Medium, Dev.to, Hashnode, Wordpress? Or, why should you invest in yourself rather than in platforms?
The Problem
Developers should write and write often. It may be anything - code snippets, ideas, thoughts, design principles, standards and what not. I have found that writing down things often forces me to solidify abstractions and get more clarity.
But, where to write?
The Options
Wordpress is the past. Though I continue to host a few of my blogs - it is just laziness preventing me from migrating over to better things. Wordpress is often slow, theme design is frustrating (if you are not in WP/PHP world that is), and in general does not carry itself quite well nowadays.
Medium is pay-walled in a annoying way, and annoys you more with popups and what not. And, it is not a pleasant thing to port stuff.
Dev.to / Hash.node are better. You can write stuff and copy over/export markdown. You should be easily able to port it elsewhere if it comes to it.
So, what should you choose?
The Answer
None.
This is 2020, and you should not be debating on which platform to write on.
- Just choose a static site generator - Hugo, Jekyll, or 11ty.

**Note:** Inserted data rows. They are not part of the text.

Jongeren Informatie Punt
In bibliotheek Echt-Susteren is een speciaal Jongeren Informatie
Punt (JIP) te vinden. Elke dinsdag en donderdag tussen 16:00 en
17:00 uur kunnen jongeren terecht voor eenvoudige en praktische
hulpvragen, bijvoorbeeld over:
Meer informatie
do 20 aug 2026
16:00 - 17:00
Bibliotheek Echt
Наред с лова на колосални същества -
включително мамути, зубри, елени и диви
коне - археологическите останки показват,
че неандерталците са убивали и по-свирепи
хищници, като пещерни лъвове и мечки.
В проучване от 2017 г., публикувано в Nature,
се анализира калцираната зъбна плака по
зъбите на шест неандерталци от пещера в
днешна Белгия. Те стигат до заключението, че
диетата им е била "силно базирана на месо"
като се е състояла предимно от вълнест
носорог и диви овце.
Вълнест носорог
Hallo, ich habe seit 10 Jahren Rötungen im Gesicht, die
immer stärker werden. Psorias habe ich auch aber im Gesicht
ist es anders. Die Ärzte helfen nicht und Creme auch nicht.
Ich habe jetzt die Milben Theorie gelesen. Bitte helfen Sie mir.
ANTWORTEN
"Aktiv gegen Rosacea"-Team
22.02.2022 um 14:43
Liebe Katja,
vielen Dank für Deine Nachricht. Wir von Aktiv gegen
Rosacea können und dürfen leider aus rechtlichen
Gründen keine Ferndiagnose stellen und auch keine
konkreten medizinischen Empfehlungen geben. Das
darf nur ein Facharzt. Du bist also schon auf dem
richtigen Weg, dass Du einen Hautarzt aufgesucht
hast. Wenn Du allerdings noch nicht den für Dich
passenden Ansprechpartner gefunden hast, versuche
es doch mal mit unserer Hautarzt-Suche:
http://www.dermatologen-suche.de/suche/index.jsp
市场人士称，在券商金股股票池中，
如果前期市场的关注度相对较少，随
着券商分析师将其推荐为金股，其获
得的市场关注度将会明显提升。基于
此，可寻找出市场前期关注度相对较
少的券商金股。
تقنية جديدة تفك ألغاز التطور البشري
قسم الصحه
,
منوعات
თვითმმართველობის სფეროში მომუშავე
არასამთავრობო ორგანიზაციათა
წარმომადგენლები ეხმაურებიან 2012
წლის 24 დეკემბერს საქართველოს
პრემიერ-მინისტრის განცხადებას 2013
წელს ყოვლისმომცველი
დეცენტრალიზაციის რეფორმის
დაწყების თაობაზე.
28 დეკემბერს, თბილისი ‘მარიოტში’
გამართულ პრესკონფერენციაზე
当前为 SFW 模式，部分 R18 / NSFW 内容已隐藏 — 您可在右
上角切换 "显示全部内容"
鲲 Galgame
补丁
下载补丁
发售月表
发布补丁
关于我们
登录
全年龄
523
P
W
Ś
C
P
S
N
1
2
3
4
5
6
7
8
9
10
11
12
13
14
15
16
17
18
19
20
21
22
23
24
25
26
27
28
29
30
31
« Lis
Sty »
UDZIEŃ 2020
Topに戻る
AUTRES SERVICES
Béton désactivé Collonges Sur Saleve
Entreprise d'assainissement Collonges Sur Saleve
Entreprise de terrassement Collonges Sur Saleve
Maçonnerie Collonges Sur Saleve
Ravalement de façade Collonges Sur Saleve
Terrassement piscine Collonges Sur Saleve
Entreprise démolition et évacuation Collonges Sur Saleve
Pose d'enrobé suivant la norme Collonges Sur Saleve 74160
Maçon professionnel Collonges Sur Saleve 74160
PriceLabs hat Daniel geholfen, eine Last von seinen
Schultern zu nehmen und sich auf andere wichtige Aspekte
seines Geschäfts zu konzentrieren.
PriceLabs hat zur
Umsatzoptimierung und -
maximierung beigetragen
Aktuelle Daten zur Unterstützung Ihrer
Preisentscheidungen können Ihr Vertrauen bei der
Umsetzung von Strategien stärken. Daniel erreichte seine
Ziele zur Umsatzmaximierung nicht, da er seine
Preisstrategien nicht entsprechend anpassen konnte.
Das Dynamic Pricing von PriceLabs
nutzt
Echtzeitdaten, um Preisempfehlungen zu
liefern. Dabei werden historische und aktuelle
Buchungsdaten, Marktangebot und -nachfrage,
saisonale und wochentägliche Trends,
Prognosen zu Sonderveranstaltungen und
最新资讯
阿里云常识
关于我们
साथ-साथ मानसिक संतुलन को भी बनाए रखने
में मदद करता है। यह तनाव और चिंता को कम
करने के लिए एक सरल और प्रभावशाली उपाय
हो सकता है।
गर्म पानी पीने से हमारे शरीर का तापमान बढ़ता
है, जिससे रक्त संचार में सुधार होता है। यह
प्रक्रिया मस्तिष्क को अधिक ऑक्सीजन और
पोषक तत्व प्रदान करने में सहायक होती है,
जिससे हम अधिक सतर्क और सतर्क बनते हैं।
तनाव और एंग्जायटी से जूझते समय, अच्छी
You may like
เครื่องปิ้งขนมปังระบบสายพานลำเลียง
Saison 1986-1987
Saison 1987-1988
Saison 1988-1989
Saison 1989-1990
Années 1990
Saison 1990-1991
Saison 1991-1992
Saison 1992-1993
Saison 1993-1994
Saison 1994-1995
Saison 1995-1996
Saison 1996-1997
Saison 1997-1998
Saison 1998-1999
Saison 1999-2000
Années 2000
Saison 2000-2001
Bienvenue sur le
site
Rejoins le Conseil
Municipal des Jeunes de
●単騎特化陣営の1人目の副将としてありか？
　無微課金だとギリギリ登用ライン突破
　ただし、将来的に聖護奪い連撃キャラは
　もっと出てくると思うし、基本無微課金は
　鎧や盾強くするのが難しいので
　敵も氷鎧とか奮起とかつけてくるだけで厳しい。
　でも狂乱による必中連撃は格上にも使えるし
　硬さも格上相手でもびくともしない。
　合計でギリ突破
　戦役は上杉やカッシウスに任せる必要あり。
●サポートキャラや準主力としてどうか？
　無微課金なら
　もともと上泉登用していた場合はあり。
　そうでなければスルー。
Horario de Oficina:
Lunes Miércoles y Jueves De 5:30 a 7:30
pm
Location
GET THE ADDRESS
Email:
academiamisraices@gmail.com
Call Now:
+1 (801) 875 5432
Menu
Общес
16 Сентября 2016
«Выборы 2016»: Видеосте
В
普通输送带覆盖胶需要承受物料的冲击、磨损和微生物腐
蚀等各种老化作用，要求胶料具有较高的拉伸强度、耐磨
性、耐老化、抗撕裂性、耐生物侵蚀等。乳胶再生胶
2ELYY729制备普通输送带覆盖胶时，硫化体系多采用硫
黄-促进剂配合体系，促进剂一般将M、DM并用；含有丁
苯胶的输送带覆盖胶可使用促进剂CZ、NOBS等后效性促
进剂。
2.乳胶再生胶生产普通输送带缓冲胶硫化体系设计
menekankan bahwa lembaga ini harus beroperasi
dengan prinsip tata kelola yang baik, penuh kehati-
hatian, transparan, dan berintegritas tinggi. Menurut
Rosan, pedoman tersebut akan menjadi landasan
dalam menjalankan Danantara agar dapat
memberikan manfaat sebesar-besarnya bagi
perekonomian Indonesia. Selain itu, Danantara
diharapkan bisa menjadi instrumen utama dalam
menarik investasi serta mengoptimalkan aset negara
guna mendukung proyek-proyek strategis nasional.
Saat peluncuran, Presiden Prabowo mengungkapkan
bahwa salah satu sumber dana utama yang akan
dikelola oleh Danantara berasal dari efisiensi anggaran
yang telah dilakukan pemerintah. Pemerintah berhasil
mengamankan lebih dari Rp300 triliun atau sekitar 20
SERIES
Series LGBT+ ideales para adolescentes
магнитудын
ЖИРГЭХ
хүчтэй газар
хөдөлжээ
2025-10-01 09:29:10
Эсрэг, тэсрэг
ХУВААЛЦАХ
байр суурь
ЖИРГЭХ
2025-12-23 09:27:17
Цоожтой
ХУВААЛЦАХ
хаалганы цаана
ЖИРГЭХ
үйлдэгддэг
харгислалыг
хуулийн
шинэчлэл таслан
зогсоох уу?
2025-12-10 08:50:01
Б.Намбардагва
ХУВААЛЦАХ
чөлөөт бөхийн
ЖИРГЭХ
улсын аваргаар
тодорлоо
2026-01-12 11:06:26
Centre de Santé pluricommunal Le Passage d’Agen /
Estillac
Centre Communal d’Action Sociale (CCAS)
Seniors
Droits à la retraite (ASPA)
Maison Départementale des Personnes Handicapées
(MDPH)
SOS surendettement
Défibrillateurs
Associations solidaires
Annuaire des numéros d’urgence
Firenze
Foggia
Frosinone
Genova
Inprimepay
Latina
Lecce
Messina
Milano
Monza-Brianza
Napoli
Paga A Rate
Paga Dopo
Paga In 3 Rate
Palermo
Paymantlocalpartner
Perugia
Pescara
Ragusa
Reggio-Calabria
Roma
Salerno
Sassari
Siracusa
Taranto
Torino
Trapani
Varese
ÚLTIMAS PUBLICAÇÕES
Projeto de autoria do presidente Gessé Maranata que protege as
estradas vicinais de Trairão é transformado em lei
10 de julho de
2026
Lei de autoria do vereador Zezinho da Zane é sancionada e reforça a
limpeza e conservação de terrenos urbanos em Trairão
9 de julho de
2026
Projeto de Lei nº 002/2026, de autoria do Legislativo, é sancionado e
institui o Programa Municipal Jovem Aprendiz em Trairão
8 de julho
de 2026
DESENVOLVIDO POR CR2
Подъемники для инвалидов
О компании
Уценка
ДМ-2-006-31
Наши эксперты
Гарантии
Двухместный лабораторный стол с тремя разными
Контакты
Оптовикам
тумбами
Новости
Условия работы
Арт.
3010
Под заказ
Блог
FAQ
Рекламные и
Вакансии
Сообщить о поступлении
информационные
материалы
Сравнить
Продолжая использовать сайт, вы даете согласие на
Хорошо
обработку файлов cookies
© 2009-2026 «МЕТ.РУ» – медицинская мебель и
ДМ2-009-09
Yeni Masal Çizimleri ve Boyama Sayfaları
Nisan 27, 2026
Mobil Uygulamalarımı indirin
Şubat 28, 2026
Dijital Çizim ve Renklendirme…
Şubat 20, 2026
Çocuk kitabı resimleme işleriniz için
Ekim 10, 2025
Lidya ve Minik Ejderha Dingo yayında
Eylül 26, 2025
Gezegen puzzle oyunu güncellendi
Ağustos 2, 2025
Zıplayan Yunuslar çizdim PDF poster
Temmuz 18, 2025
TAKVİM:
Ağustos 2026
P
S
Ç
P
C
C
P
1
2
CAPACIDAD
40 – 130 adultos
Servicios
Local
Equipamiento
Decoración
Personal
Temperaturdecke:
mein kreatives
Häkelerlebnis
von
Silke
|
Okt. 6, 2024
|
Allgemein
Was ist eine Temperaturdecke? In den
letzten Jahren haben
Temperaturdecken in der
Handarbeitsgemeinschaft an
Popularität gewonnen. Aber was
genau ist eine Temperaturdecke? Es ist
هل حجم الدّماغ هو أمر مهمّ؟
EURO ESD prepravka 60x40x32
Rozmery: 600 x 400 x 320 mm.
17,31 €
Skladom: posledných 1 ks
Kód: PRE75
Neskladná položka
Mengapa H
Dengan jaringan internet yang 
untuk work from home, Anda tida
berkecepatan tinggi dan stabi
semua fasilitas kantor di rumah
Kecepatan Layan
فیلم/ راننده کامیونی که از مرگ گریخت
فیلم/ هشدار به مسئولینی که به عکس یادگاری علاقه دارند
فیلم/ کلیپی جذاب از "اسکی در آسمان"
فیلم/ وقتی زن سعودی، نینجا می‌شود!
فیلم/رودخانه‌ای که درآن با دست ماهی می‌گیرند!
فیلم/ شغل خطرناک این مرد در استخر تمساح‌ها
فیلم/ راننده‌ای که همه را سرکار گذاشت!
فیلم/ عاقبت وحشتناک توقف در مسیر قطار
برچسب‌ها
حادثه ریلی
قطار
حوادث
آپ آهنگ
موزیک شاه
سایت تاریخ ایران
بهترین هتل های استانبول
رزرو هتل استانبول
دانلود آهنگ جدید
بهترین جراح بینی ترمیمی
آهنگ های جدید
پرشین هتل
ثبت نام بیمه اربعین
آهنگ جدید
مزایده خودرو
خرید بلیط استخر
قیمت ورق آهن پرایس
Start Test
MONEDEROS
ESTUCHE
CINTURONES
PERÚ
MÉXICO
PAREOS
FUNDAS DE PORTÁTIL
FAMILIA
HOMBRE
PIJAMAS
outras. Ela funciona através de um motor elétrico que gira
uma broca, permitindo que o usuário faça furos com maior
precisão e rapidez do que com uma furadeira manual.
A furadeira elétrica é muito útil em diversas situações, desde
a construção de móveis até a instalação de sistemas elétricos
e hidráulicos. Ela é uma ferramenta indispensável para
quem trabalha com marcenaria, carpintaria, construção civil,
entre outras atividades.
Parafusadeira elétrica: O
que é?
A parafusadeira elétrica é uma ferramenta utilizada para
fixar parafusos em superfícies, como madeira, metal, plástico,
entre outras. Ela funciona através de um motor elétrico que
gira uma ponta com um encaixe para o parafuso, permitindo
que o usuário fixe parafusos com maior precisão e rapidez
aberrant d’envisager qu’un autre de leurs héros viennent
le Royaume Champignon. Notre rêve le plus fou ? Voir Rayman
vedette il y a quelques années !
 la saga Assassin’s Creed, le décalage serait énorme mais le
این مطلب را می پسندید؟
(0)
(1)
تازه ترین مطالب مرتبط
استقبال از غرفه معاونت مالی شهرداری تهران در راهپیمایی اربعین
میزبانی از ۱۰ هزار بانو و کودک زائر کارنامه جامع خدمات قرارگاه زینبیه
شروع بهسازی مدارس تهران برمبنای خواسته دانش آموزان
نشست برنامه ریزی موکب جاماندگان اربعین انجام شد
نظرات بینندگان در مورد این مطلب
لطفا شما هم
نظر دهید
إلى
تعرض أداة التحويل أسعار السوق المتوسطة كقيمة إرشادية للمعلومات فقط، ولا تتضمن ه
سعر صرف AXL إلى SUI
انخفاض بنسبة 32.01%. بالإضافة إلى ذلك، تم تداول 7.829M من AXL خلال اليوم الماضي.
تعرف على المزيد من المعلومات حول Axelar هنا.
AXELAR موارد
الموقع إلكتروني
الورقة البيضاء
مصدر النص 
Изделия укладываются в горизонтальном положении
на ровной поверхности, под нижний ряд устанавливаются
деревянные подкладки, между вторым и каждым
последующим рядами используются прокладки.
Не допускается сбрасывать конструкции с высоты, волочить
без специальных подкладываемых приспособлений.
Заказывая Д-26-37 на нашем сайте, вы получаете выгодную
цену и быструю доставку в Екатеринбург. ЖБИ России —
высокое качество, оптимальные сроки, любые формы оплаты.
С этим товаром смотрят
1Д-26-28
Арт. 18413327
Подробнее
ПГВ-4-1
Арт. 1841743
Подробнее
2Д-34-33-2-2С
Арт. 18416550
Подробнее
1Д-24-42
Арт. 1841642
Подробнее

- Host your content on Github, Netlify, Gitlab, or Amazon S3
- Publish same content/summary on dev.to or other platforms if you are looking forward to involve that community in your discussions
Want more? See -
- Pick one of the Hugo themes and get started on the fastest static site generator in seconds
- Start with Jekyll using a theme - https://techformist.com/create-beautiful-performant-sites-free-ebook/
- Start with 11ty using one of the starter projects
Why do this?
Well.. you own your content and your destiny. It is much,much easier to control all parts of your story and depend on third parties for a larger exposure - only when required.
Platforms can be transient. Your stories should not be. There should be one place to record your thoughts through years, and what better way than putting all your content in one place. It is really easy to play around with all that data 5-6 years down the line rather than extracting data from a third-party site in some obscure format.